Data listing: Begin

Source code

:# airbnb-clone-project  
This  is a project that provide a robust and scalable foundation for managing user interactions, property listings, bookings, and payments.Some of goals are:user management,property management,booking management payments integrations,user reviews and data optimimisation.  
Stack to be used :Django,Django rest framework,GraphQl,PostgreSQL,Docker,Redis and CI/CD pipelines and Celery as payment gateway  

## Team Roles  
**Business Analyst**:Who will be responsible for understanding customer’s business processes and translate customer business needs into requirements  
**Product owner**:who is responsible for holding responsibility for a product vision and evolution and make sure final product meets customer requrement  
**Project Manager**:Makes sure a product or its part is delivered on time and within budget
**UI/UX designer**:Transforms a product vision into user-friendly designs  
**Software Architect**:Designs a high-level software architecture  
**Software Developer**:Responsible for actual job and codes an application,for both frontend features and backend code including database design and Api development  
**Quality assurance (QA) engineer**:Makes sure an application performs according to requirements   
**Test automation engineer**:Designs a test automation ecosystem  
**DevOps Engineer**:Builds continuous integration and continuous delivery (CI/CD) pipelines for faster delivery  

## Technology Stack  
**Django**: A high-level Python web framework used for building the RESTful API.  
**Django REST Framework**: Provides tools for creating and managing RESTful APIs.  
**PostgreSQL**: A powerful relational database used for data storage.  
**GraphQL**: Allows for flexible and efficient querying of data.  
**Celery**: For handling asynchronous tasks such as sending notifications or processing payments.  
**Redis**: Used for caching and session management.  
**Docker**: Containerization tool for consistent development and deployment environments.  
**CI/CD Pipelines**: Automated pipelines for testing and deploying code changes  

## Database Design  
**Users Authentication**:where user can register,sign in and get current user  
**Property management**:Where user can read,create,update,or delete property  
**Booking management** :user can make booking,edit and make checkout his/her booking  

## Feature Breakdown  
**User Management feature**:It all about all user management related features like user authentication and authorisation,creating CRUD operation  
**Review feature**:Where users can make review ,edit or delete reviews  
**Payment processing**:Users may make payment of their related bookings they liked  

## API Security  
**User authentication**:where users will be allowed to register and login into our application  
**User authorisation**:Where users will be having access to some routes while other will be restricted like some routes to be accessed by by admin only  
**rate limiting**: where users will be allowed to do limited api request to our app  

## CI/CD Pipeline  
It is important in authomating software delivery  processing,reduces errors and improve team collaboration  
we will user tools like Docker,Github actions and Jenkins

Data listing: End

* **Task**: Present everything from the line containing "## CI/CD Pipeline" down to the end of the material, inclusive, as a numbered list, omitting any blank lines.

* **Output**:
1. ## CI/CD Pipeline  
2. It is important in authomating software delivery  processing,reduces errors and improve team collaboration  
3. we will user tools like Docker,Github actions and Jenkins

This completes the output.